**WORK TO COMPLETE**
[a] Update the profile of Stephen Jackson starting at "But it was only" and ending at "to think so...", replacing "digital imaging" with "digital photography".
[b] Summarize the profile of Stephen Jackson in two sentences.

**TEXT EXTRACT**
-=-=-

Stephen Jackson

Stephen Jackson

About

Stephen Jackson was trained in Psychology, Logic and Metaphysics at St Andrews - only later as a lecturer and artist. Yet writing has been his passion and his escape since about the age of seven.

 

 

Imagine being lucky enough to find yourself landed in a near-fantasy career, and then nearly losing everything? Imagine those around you deciding that it was entirely your own fault?  At one point or another I’ve been author or editor of a dozen books as well as a journalist whose features appeared in The Independent, Time Out, Sunday Telegraph and leading national magazines.  I was also fortunate enough to  work in television films, one of which won Crystal Prize at the Prague Festival; and been cited by BBC Music and Arts as “a writer of the Upper-First Division”. And then I fell through the cracks in the pavement.

 

But it was only in beating my major bout of the Blues in the mid-1990’s that I discovered the magical potential of digital imaging to transform our preconceptions of what we imagine the world to be like.  Is my story one of the Phoenix rising from ashes? Oh, it would be good to think so...

-=-=-

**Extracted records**

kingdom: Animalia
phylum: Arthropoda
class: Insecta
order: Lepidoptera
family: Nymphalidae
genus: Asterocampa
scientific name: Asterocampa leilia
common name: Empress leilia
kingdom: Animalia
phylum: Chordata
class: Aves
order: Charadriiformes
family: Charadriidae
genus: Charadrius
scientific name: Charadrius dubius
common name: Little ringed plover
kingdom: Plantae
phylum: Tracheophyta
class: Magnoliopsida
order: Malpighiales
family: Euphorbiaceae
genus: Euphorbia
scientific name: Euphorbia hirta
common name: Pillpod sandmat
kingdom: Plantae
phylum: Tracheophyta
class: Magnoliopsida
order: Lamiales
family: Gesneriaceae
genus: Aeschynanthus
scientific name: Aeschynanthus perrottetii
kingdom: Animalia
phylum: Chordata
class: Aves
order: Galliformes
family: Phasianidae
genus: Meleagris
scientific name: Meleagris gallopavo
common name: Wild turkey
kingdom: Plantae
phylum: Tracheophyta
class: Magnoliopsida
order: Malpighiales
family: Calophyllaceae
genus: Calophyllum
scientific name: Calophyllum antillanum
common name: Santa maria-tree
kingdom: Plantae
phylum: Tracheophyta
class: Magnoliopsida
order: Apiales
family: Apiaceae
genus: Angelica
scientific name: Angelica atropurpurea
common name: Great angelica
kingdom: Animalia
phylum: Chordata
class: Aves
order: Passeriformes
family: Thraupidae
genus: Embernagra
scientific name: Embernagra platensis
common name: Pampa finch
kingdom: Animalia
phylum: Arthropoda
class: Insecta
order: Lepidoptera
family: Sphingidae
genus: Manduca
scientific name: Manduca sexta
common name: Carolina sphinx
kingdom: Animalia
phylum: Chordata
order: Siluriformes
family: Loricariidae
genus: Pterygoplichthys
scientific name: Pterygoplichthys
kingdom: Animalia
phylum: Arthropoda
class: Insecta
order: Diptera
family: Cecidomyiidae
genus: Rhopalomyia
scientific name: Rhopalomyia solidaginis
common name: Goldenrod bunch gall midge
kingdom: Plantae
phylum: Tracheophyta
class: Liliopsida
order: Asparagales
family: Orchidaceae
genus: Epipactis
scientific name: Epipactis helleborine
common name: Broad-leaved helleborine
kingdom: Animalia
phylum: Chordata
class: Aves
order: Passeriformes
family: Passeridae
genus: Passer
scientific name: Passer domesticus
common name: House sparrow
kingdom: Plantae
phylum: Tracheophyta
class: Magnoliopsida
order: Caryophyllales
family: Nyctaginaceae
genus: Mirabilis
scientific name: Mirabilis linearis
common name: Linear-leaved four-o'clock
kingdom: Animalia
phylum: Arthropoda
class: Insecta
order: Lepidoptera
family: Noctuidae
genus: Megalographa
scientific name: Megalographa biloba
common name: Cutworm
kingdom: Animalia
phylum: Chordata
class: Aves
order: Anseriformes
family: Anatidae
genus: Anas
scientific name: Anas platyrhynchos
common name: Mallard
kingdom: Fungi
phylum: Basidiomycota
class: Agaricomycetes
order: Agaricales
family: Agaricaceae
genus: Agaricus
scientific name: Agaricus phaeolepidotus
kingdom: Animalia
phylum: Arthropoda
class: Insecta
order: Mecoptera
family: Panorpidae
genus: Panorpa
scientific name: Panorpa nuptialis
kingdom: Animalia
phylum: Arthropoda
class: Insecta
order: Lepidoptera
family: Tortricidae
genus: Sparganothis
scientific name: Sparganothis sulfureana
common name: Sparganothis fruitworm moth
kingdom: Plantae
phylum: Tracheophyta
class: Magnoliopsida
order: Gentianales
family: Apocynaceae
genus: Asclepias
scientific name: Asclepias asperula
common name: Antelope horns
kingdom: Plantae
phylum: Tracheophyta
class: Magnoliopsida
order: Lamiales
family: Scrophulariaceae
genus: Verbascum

-=-=-

**EXPECTED RESPONSES**
[a]
But it was only in beating my major bout of the Blues in the mid-1990’s that I discovered the magical potential of digital photography to transform our preconceptions of what we imagine the world to be like.  Is my story one of the Phoenix rising from ashes? Oh, it would be good to think so...

[b] Stephen Jackson trained in Psychology, Logic and Metaphysics at St Andrews, and writing has been his passion since about the age of seven. He authored or edited a dozen books, wrote features for national newspapers and magazines, and worked on television films, one of which won the Crystal Prize at the Prague Festival, before falling through the cracks; in beating a major bout of the Blues in the mid-1990s, he discovered the potential of digital imaging to transform preconceptions of what the world is like.